Raimundo Alcimar Ney de Souza, conhecido como Dielson, prefeito de Vitória do Jari, a 310 quilômetros de Macapá, também é outro alvo das investigações do MP-AP. Não faz muito tempo, a 7ª Zona Eleitoral do Tribunal Regional Eleitoral do Amapá (TRE-AP) recomendou sua cassação e a de seu vice, José de Assunção Ferreira Câmara, por abuso de poder político para obtenção de votos nas eleições de 2016, quando foram reeleitos.
A decisão da cassação foi dada pela juíza Marina Lorena Lustosa Vidal e se baseou em denúncia do Ministério Público Eleitoral que investigou o excesso na contratação de servidores públicos para a prefeitura meses antes da eleição, ferindo a Lei de Responsabilidade Fiscal.
Além da cassação, Dielson e José Assunção foram declarados inelegíveis por oito anos a partir de 2016. A magistrada aceitou somente a acusação de abuso de poder econômico e inocentou os réus dos crimes de compra de votos e prática de conduta vedada.

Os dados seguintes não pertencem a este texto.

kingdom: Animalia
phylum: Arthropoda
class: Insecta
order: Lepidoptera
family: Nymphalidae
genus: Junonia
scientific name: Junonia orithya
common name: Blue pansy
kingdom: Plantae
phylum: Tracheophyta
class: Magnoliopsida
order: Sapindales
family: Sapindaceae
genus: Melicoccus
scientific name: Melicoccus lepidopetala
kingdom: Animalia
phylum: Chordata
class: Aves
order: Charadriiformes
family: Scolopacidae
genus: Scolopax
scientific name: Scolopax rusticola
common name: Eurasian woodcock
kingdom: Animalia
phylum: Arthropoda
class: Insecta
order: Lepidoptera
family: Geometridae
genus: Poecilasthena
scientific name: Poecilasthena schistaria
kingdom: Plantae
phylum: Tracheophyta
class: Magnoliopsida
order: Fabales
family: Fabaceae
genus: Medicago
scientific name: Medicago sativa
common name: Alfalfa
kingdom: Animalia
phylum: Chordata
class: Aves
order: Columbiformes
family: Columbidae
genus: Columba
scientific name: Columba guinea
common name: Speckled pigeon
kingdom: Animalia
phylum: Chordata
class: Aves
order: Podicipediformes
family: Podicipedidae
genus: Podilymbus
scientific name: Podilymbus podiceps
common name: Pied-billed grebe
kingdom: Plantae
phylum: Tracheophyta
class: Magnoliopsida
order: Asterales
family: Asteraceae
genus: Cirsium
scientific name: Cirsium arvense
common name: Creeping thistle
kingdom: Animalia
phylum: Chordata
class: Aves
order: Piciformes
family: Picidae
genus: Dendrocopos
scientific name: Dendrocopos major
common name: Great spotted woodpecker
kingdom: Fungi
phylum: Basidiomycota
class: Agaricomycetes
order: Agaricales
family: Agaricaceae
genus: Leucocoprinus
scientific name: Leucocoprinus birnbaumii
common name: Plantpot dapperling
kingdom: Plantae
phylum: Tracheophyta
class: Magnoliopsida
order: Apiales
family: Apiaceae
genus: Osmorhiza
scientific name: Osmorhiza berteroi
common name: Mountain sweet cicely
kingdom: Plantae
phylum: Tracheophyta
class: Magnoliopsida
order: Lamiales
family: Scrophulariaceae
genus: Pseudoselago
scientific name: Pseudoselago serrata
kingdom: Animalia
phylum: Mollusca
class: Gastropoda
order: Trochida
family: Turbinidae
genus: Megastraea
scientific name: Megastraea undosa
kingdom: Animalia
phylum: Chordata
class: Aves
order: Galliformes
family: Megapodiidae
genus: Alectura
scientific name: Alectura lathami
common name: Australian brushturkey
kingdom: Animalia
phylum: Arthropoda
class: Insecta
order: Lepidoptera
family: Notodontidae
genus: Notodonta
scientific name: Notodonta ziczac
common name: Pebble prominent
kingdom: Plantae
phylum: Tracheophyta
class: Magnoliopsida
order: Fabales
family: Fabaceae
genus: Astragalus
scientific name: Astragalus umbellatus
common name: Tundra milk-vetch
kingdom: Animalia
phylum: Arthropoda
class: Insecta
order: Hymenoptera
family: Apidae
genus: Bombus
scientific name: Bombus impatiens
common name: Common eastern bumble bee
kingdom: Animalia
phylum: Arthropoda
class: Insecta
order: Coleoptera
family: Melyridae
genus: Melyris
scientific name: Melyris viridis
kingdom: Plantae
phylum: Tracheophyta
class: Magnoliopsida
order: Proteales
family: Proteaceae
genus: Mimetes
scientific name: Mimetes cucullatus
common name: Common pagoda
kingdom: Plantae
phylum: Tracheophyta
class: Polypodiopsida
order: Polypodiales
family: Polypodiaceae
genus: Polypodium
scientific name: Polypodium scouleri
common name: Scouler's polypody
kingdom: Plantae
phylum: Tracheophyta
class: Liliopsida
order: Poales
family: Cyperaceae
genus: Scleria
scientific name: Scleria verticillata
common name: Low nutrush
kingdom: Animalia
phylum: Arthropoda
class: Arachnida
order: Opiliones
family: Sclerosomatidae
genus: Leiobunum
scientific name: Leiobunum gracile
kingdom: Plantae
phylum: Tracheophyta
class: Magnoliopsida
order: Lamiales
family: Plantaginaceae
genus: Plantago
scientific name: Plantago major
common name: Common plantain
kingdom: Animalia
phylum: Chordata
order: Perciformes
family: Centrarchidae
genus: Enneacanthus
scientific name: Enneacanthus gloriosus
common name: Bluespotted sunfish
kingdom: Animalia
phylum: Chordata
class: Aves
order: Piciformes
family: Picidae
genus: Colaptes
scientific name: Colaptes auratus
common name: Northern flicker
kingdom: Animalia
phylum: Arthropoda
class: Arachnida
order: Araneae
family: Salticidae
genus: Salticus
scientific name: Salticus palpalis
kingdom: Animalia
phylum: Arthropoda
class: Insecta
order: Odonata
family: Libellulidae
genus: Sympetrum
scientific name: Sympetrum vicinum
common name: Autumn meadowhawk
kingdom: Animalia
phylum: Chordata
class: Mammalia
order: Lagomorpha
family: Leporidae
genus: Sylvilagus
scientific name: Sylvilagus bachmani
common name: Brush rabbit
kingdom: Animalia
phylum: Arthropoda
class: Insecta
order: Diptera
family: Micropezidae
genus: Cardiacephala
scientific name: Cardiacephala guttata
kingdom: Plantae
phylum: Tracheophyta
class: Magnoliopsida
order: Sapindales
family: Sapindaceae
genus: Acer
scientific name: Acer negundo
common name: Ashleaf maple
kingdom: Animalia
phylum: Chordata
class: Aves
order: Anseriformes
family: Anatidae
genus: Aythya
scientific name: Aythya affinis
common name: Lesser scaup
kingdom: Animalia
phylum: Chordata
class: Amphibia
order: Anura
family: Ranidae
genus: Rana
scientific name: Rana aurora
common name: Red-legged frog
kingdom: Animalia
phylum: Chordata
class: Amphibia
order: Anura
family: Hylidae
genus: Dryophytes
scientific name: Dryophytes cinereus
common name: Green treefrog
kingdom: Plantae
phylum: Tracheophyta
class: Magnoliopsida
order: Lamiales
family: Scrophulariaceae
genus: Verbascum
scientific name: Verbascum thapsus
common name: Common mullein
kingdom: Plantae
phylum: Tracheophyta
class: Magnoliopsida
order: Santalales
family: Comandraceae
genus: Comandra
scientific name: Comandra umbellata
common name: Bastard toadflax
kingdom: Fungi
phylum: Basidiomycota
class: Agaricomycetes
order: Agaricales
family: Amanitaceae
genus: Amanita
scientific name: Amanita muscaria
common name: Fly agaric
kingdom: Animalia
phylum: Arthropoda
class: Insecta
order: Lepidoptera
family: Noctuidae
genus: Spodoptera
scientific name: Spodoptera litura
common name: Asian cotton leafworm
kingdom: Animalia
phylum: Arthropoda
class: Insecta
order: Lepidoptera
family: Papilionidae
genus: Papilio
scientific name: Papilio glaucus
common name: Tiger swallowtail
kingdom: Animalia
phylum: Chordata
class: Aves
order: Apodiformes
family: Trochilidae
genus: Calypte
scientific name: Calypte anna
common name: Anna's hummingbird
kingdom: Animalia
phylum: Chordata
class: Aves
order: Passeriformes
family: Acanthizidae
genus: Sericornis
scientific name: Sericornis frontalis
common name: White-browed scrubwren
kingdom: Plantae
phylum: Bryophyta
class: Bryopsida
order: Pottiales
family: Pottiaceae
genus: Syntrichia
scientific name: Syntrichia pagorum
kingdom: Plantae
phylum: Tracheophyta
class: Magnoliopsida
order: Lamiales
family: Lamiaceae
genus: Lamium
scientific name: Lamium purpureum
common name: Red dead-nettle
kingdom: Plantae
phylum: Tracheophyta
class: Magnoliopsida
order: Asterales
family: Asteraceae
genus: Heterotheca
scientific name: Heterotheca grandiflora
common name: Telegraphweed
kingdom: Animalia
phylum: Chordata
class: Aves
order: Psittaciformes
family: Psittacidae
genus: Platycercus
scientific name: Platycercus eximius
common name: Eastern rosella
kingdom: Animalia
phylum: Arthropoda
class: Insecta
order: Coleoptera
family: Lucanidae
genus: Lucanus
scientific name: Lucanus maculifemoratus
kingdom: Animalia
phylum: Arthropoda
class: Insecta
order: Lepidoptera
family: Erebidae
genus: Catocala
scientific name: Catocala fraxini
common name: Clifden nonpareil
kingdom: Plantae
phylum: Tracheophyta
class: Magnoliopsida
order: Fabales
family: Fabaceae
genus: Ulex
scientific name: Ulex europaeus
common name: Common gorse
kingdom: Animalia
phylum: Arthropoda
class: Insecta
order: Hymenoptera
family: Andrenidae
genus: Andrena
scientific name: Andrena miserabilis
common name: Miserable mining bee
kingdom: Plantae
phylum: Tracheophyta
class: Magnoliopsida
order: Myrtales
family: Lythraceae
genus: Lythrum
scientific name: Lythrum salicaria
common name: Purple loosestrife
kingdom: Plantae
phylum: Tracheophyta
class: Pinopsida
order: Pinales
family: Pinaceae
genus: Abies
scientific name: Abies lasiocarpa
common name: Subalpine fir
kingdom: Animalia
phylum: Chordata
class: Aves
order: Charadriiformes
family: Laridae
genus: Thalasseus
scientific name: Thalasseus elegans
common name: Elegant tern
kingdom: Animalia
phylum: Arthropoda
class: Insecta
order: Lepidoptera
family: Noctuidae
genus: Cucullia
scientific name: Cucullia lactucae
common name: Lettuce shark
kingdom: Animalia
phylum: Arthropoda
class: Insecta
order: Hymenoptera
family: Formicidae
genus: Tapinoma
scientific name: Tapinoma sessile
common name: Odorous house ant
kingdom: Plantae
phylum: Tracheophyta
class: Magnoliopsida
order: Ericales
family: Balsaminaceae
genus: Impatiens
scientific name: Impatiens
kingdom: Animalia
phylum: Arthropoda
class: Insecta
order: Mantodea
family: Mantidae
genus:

PREFEITA DE OIAPOQUE É ENQUADRADA
Três vezes vereadora e eleita prefeita em 2016, Maria Orlanda Marques Garcia (PSDB), gestora de Oiapoque, a 588 quilômetros de Macapá, teve o nome incluído na lista do promotor de Justiça David Zerbini de Faria Morais. Ela tornou-se suspeita de improbidade administrativa, enriquecimento ilícito, nepotismo, além de outros desmandos. Conforme as investigações do MPE, Maria Orlanda manobrou processo licitatório para beneficiar o filho dela, Igor Marques, e a nora (mulher de Igor), Elinalva Fonseca, numa jogada que renderia cerca de R$ 730 mil à quadrilha. Em seu relatório, David Morais relata que para aboconhar a bolada (dinheiro público imprescindível para promoção do bem-estar da população oiapoquense), usaram como “laranja” uma mulher que morava de favor na casa de Maria Orlanda, involuntariamente convertida em sócia da Isatec Ltda, empresa de fachada usada na montagem do golpe.
Com uma população estimada em 27 mil habitantes, Oiapoque figura entre os municípios de menor índice de desenvolvimento humano da Região Norte, com uma renda per capita em torno de um salário mínimo. Em 2017, a proporção de pessoas ocupadas em relação à população total era de 7.8%. Na comparação com os outros municípios do Amapá, ocupava as posições 8 de 16 e 7 de 16, respectivamente. Já na comparação com cidades do país todo, ficava na posição 2403 de 5570 e 4119 de 5570, respectivamente. Considerando domicílios com rendimentos mensais de até meio salário mínimo por pessoa, tinha 42.5% da população nessas condições, o que o colocava na posição 13 de 16 dentre as cidades do estado e na posição 2420 de 5570 dentre as cidades do Brasil.
Traduzindo para o bom português, Oiapoque é outro município carente drenado implacavelmente por malversadores e peculatários. Os esquemas de corrupção em espiral crescente nas três esferas de poder (mais presentes no executivo e legislativo) são responsáveis pela queda diária na qualidade de vida da população. É o que atestam as pesquisas do Instituto Brasileiro de Geografia e Estatística (IBGE). A cada nova estatística divulgada pelo órgão, ficam mais evidentes os impactos da corrupção no desenvolvimento humano, resultando em desigualdade de renda e pobreza. Segundo o IBGE, cada 50 irregularidades praticadas pelas prefeituras geram uma queda de 4,5% no Índice de Desenvolvimento Humano Municipal (IDH-M). Ao mesmo tempo, aumentam em 6,5% a concentração de renda no país. Ou seja, a população mais carente é a maior vítima da corrupção.